The third section of the book consists of one chapter on the scientific model of the Big Bang, one on the mysticism of Kabbalah, plus a final chapter which draws the entire book together. This third mystery concerns the parallels between the twentieth century Big Bang theory and the Jewish mystical vision of creation. He suggests that through the different mediums of science and mysticism we reach similar conceptions, such as creation emanating from a point. However, I was not convinced that the parallels were anything but coincidences. Given his reasoning, one should expect far greater agreement between humans in their concsciouness regarding creation. In his defense, he does admit, "I am simply posing a possibility."
Friedman uses this possibility in the final chapter to provide some basis for suggesting the reunion of the divine and human realms. He poignantly summarizes the contemporary scene: "Nothing has come to replace the direction and security that a more widespread relaince upon God once provided" (p. 255). Because their is a profound sense of divine absence, two crises have arisen. First, we live in an age of great fear and uncertainty. Second, the disappearance of the divine undermined the basis of morality. Friedman proposes that the path back to God, solving both crises, is through science.
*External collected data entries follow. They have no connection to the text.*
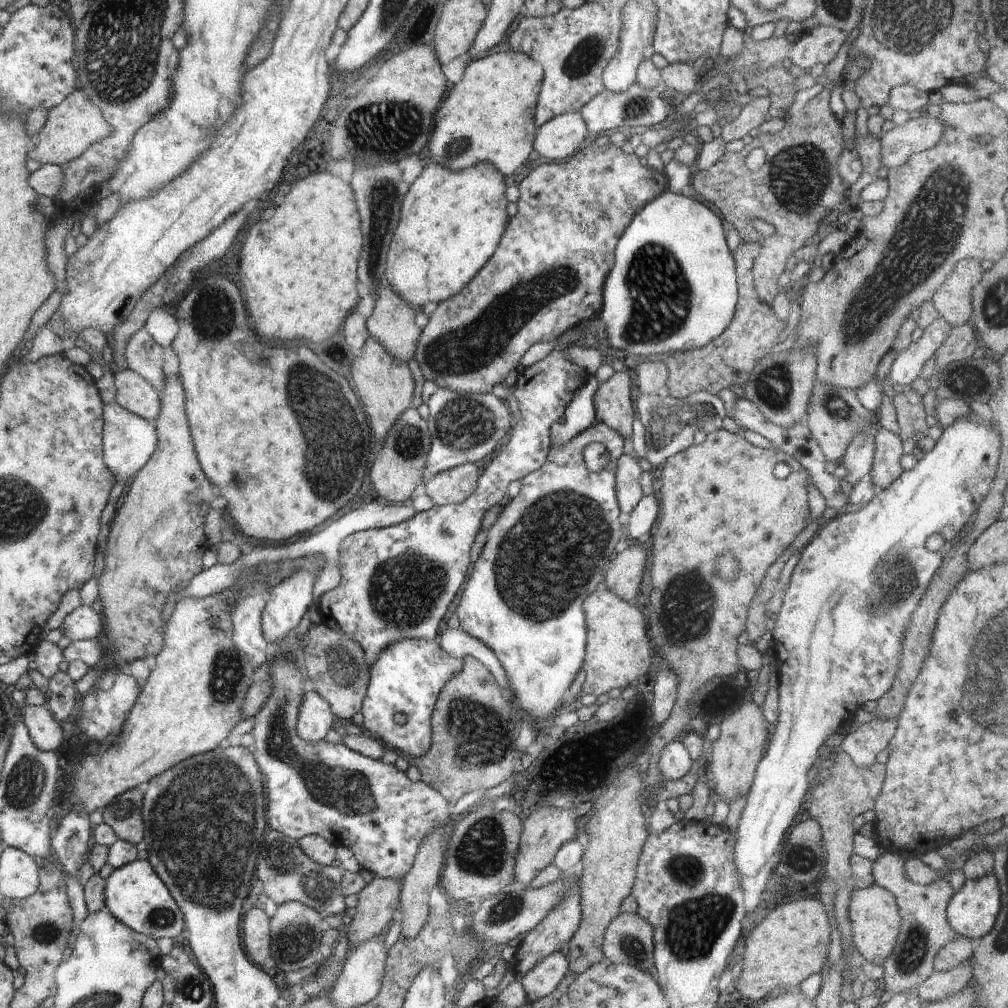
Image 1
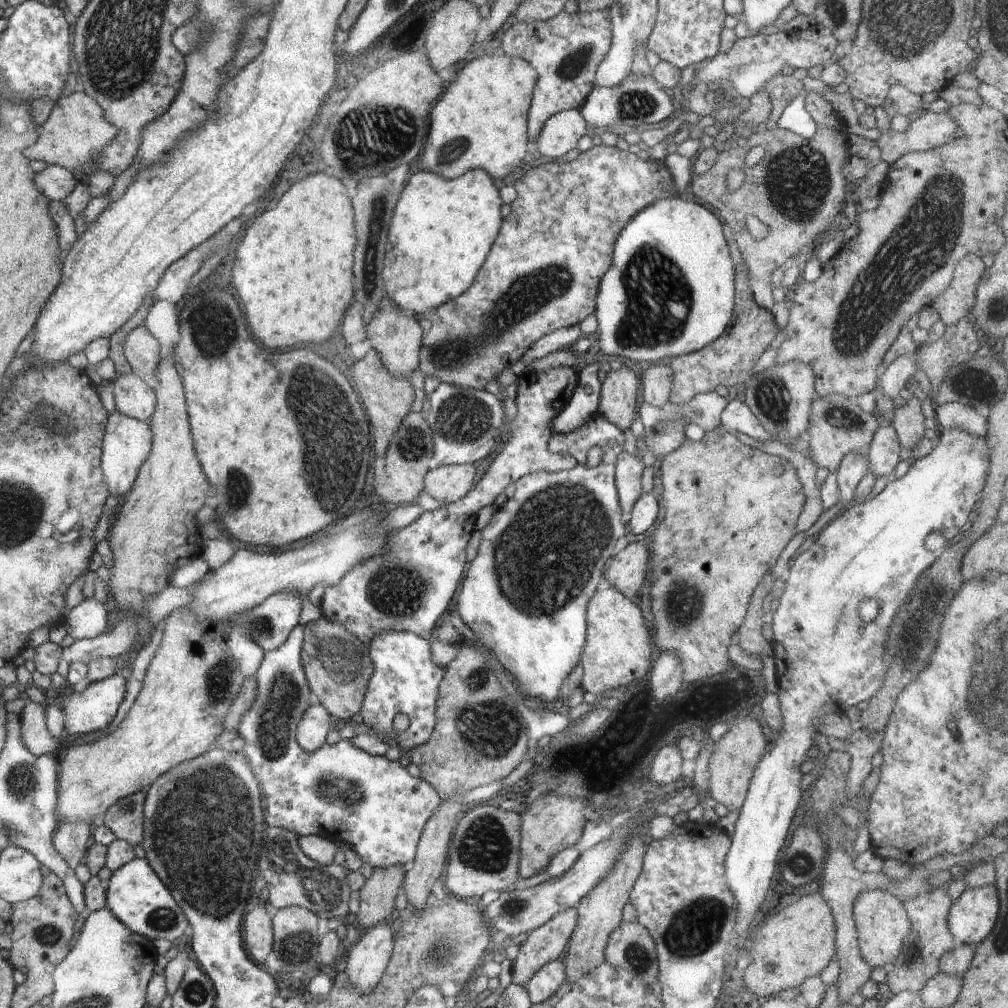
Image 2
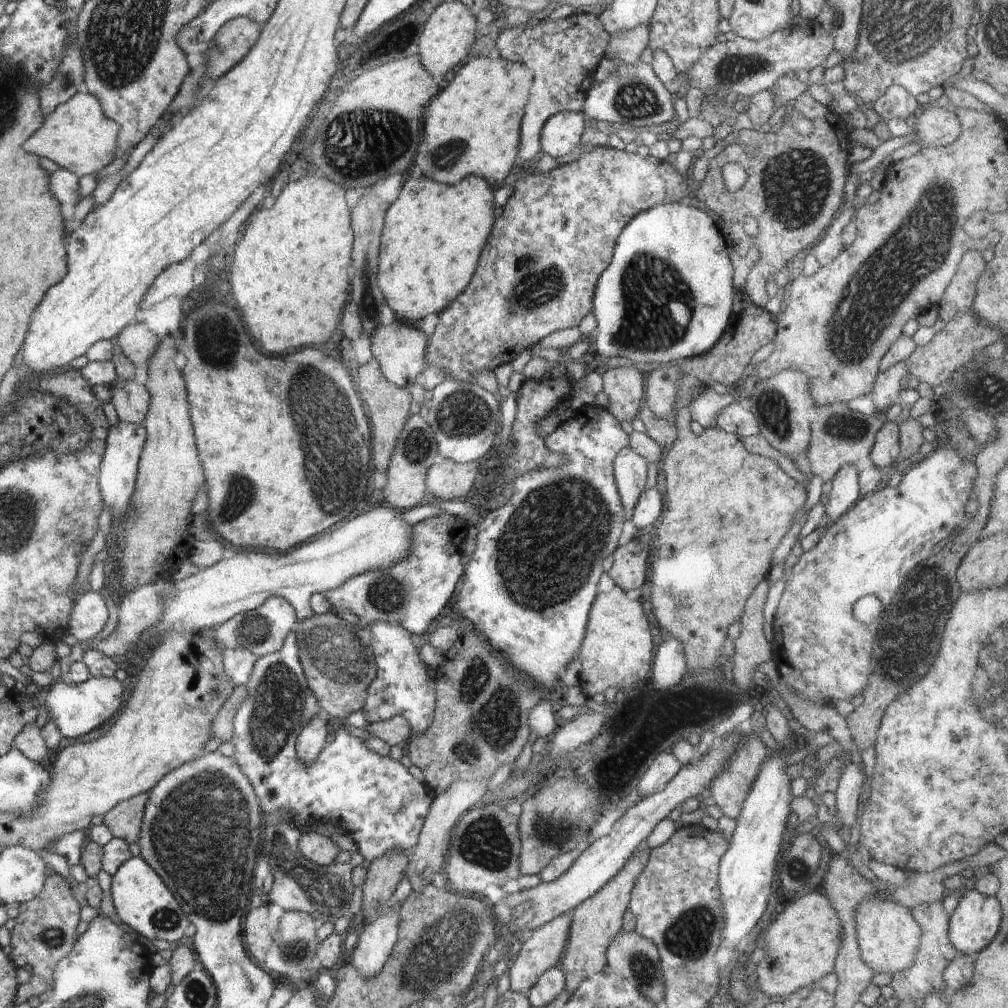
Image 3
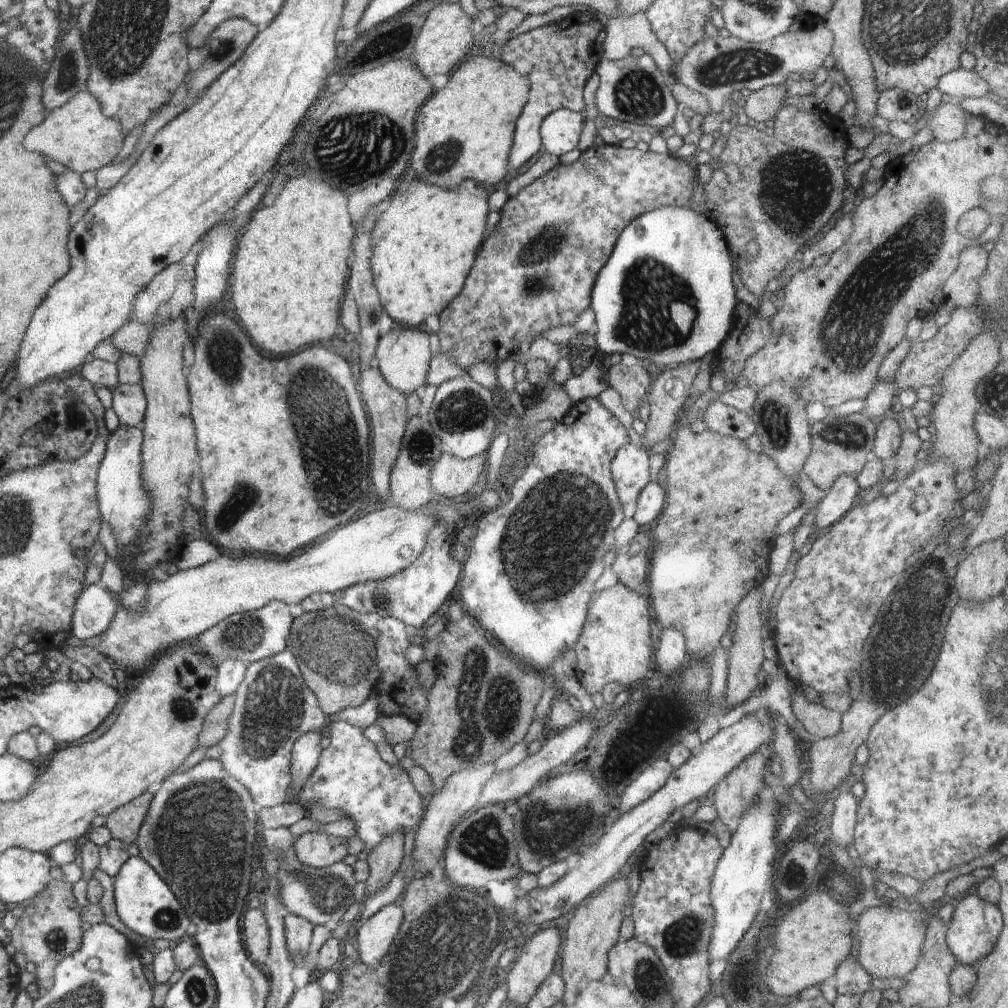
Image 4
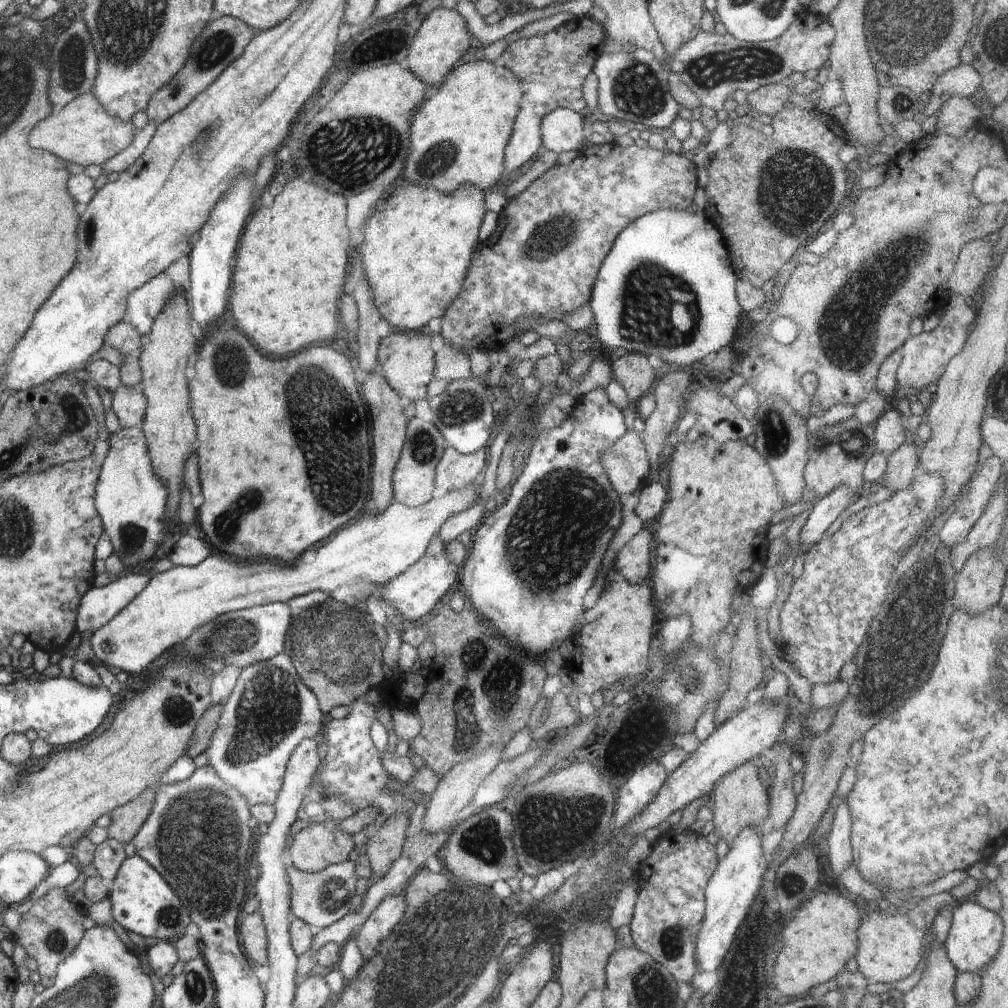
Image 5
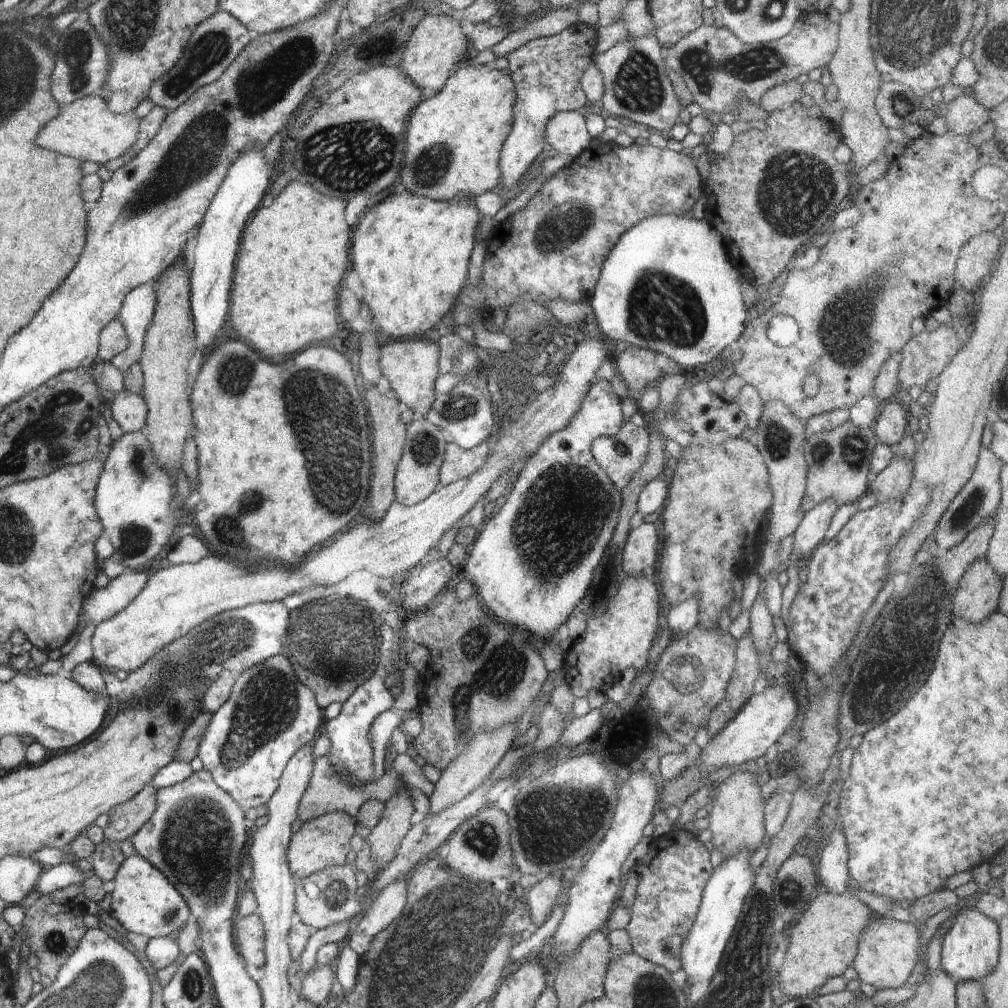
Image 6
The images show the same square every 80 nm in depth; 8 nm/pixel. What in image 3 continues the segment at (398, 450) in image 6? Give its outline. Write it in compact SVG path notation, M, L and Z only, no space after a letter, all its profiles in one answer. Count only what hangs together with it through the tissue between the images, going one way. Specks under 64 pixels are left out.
M371 357L364 365L357 366L357 394L361 402L366 406L366 413L369 415L370 428L372 431L372 460L375 467L381 472L388 468L390 455L394 450L400 432L406 424L410 413L410 401L412 395L409 389L397 387L391 383L381 371L379 362Z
Basically he gives his own spin to the cosmological argument. He proposes a cosmic God, a God that is not necessarily personal. When we are reduced to space dust we may simply be part of a cosmic nonpersonal God. The scientists are the ones to lead us, but Friedman declares that we all have a role in promoting species loyalty. Science can supposedly rebuild our feelings of security. Also our morality will find new roots in acknowledging "our common heritage and, more urgently... our common danger" (p. 280). But can science be called THE path back to the divine as Friedman asserts? He even admits that may scientists, in whom we are called to place our greatest hope, not only do not see a point to the universe, but do not see why we should look for one.
Perhaps Friedman's greatest disservice is to the unbeliever. If God truly has disappeared as Friedman asserts, then Friedman does not go far enough. He wants to return a monotheistic God inside the universe, but maybe we should be happy with the universe without God being inside or outside. Maybe Friedman is too close to death-of-God theology and not close enough to Nietzsche.
My difficulties with this book are far outweighed by my esteem for Friedman's successful project. This book is insightgful, clearly written, logically ordered, and thought provoking. It is quite accessible to the layperson, while remaining sound reading for the scholar. His bits of humor are welcomed, as are his sober admonitions. This book is also usettling; it cannot be read seriously without the believer calling his or her faith into question, nor without the unbeliever wondering wheter there is in factg some higher dimension. In a provocative way, this book challenges time honored opinions regarding the meaning of human existence and our relationship to the divine.